------ Stored data

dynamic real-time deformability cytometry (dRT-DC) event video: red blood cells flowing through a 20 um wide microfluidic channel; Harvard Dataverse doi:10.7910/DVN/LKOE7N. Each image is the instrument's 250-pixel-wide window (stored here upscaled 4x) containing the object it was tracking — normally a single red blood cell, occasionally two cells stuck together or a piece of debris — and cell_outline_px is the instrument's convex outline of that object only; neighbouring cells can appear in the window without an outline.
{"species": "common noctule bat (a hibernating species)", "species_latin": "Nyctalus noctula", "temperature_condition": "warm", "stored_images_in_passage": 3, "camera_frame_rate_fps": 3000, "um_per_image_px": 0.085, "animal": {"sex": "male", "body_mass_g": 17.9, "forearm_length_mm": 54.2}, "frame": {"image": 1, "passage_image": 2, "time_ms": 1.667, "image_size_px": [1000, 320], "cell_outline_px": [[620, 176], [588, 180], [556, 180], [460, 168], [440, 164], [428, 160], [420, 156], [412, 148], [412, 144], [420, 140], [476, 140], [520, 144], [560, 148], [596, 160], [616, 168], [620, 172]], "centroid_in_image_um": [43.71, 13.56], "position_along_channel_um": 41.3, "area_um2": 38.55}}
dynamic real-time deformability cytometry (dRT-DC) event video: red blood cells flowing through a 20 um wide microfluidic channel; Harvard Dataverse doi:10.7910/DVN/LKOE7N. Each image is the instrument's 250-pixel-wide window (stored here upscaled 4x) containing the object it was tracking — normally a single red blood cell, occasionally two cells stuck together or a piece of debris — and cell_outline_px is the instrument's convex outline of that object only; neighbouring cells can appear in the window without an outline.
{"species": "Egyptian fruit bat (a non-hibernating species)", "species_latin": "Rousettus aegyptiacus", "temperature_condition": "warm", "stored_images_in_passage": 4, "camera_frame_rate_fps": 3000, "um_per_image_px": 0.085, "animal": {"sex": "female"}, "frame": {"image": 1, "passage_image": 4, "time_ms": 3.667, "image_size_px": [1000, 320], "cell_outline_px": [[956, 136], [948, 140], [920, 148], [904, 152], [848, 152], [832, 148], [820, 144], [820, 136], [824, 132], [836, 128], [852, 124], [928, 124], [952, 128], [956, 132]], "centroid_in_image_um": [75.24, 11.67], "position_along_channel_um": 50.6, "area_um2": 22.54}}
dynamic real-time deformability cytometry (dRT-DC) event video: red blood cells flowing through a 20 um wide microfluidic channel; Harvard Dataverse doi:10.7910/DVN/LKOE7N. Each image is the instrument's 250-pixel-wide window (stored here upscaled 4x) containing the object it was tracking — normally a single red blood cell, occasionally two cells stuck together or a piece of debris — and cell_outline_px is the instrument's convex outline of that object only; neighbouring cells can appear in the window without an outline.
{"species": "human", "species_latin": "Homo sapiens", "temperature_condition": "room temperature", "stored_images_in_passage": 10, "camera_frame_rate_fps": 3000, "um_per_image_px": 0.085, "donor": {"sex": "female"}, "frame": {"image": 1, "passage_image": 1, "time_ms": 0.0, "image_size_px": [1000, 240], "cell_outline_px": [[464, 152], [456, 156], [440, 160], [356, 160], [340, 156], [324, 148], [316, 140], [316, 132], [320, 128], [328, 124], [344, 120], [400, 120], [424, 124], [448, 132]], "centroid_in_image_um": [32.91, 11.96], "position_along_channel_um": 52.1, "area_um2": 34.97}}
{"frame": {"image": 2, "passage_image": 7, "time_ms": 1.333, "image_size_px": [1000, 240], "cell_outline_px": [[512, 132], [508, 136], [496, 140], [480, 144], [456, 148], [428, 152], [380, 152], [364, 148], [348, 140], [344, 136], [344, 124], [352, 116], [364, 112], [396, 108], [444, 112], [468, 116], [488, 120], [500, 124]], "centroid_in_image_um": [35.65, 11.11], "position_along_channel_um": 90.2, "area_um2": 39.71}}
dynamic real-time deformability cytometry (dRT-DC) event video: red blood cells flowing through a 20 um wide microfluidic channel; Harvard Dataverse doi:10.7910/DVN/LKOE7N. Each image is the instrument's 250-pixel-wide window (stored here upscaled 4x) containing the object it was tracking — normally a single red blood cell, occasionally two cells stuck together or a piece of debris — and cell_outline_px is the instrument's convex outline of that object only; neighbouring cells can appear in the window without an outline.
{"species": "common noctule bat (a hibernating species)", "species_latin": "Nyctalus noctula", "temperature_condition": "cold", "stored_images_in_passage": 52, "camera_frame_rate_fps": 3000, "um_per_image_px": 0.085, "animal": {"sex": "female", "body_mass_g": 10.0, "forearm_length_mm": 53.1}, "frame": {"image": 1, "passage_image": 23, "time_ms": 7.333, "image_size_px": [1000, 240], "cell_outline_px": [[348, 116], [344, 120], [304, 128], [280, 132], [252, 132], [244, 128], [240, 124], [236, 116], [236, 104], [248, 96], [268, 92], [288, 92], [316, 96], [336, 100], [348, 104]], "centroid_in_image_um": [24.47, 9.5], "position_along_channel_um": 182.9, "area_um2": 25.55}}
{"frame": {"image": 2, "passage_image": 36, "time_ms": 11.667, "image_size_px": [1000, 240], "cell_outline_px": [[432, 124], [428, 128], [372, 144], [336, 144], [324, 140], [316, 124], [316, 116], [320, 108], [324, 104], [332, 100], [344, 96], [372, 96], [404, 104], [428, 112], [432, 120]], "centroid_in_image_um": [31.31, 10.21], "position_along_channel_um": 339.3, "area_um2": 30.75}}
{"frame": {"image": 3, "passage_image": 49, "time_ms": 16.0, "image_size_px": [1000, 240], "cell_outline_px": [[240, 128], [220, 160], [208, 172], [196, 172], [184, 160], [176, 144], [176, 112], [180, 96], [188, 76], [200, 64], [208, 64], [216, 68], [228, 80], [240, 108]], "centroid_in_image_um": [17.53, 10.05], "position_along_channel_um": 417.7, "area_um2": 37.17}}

------------

- **Aim**: Using the data above, output each line exactly.

- **Exercise result**:
dynamic real-time deformability cytometry (dRT-DC) event video: red blood cells flowing through a 20 um wide microfluidic channel; Harvard Dataverse doi:10.7910/DVN/LKOE7N. Each image is the instrument's 250-pixel-wide window (stored here upscaled 4x) containing the object it was tracking — normally a single red blood cell, occasionally two cells stuck together or a piece of debris — and cell_outline_px is the instrument's convex outline of that object only; neighbouring cells can appear in the window without an outline.
{"species": "common noctule bat (a hibernating species)", "species_latin": "Nyctalus noctula", "temperature_condition": "warm", "stored_images_in_passage": 3, "camera_frame_rate_fps": 3000, "um_per_image_px": 0.085, "animal": {"sex": "male", "body_mass_g": 17.9, "forearm_length_mm": 54.2}, "frame": {"image": 1, "passage_image": 2, "time_ms": 1.667, "image_size_px": [1000, 320], "cell_outline_px": [[620, 176], [588, 180], [556, 180], [460, 168], [440, 164], [428, 160], [420, 156], [412, 148], [412, 144], [420, 140], [476, 140], [520, 144], [560, 148], [596, 160], [616, 168], [620, 172]], "centroid_in_image_um": [43.71, 13.56], "position_along_channel_um": 41.3, "area_um2": 38.55}}
dynamic real-time deformability cytometry (dRT-DC) event video: red blood cells flowing through a 20 um wide microfluidic channel; Harvard Dataverse doi:10.7910/DVN/LKOE7N. Each image is the instrument's 250-pixel-wide window (stored here upscaled 4x) containing the object it was tracking — normally a single red blood cell, occasionally two cells stuck together or a piece of debris — and cell_outline_px is the instrument's convex outline of that object only; neighbouring cells can appear in the window without an outline.
{"species": "Egyptian fruit bat (a non-hibernating species)", "species_latin": "Rousettus aegyptiacus", "temperature_condition": "warm", "stored_images_in_passage": 4, "camera_frame_rate_fps": 3000, "um_per_image_px": 0.085, "animal": {"sex": "female"}, "frame": {"image": 1, "passage_image": 4, "time_ms": 3.667, "image_size_px": [1000, 320], "cell_outline_px": [[956, 136], [948, 140], [920, 148], [904, 152], [848, 152], [832, 148], [820, 144], [820, 136], [824, 132], [836, 128], [852, 124], [928, 124], [952, 128], [956, 132]], "centroid_in_image_um": [75.24, 11.67], "position_along_channel_um": 50.6, "area_um2": 22.54}}
dynamic real-time deformability cytometry (dRT-DC) event video: red blood cells flowing through a 20 um wide microfluidic channel; Harvard Dataverse doi:10.7910/DVN/LKOE7N. Each image is the instrument's 250-pixel-wide window (stored here upscaled 4x) containing the object it was tracking — normally a single red blood cell, occasionally two cells stuck together or a piece of debris — and cell_outline_px is the instrument's convex outline of that object only; neighbouring cells can appear in the window without an outline.
{"species": "human", "species_latin": "Homo sapiens", "temperature_condition": "room temperature", "stored_images_in_passage": 10, "camera_frame_rate_fps": 3000, "um_per_image_px": 0.085, "donor": {"sex": "female"}, "frame": {"image": 1, "passage_image": 1, "time_ms": 0.0, "image_size_px": [1000, 240], "cell_outline_px": [[464, 152], [456, 156], [440, 160], [356, 160], [340, 156], [324, 148], [316, 140], [316, 132], [320, 128], [328, 124], [344, 120], [400, 120], [424, 124], [448, 132]], "centroid_in_image_um": [32.91, 11.96], "position_along_channel_um": 52.1, "area_um2": 34.97}}
{"frame": {"image": 2, "passage_image": 7, "time_ms": 1.333, "image_size_px": [1000, 240], "cell_outline_px": [[512, 132], [508, 136], [496, 140], [480, 144], [456, 148], [428, 152], [380, 152], [364, 148], [348, 140], [344, 136], [344, 124], [352, 116], [364, 112], [396, 108], [444, 112], [468, 116], [488, 120], [500, 124]], "centroid_in_image_um": [35.65, 11.11], "position_along_channel_um": 90.2, "area_um2": 39.71}}
dynamic real-time deformability cytometry (dRT-DC) event video: red blood cells flowing through a 20 um wide microfluidic channel; Harvard Dataverse doi:10.7910/DVN/LKOE7N. Each image is the instrument's 250-pixel-wide window (stored here upscaled 4x) containing the object it was tracking — normally a single red blood cell, occasionally two cells stuck together or a piece of debris — and cell_outline_px is the instrument's convex outline of that object only; neighbouring cells can appear in the window without an outline.
{"species": "common noctule bat (a hibernating species)", "species_latin": "Nyctalus noctula", "temperature_condition": "cold", "stored_images_in_passage": 52, "camera_frame_rate_fps": 3000, "um_per_image_px": 0.085, "animal": {"sex": "female", "body_mass_g": 10.0, "forearm_length_mm": 53.1}, "frame": {"image": 1, "passage_image": 23, "time_ms": 7.333, "image_size_px": [1000, 240], "cell_outline_px": [[348, 116], [344, 120], [304, 128], [280, 132], [252, 132], [244, 128], [240, 124], [236, 116], [236, 104], [248, 96], [268, 92], [288, 92], [316, 96], [336, 100], [348, 104]], "centroid_in_image_um": [24.47, 9.5], "position_along_channel_um": 182.9, "area_um2": 25.55}}
{"frame": {"image": 2, "passage_image": 36, "time_ms": 11.667, "image_size_px": [1000, 240], "cell_outline_px": [[432, 124], [428, 128], [372, 144], [336, 144], [324, 140], [316, 124], [316, 116], [320, 108], [324, 104], [332, 100], [344, 96], [372, 96], [404, 104], [428, 112], [432, 120]], "centroid_in_image_um": [31.31, 10.21], "position_along_channel_um": 339.3, "area_um2": 30.75}}
{"frame": {"image": 3, "passage_image": 49, "time_ms": 16.0, "image_size_px": [1000, 240], "cell_outline_px": [[240, 128], [220, 160], [208, 172], [196, 172], [184, 160], [176, 144], [176, 112], [180, 96], [188, 76], [200, 64], [208, 64], [216, 68], [228, 80], [240, 108]], "centroid_in_image_um": [17.53, 10.05], "position_along_channel_um": 417.7, "area_um2": 37.17}}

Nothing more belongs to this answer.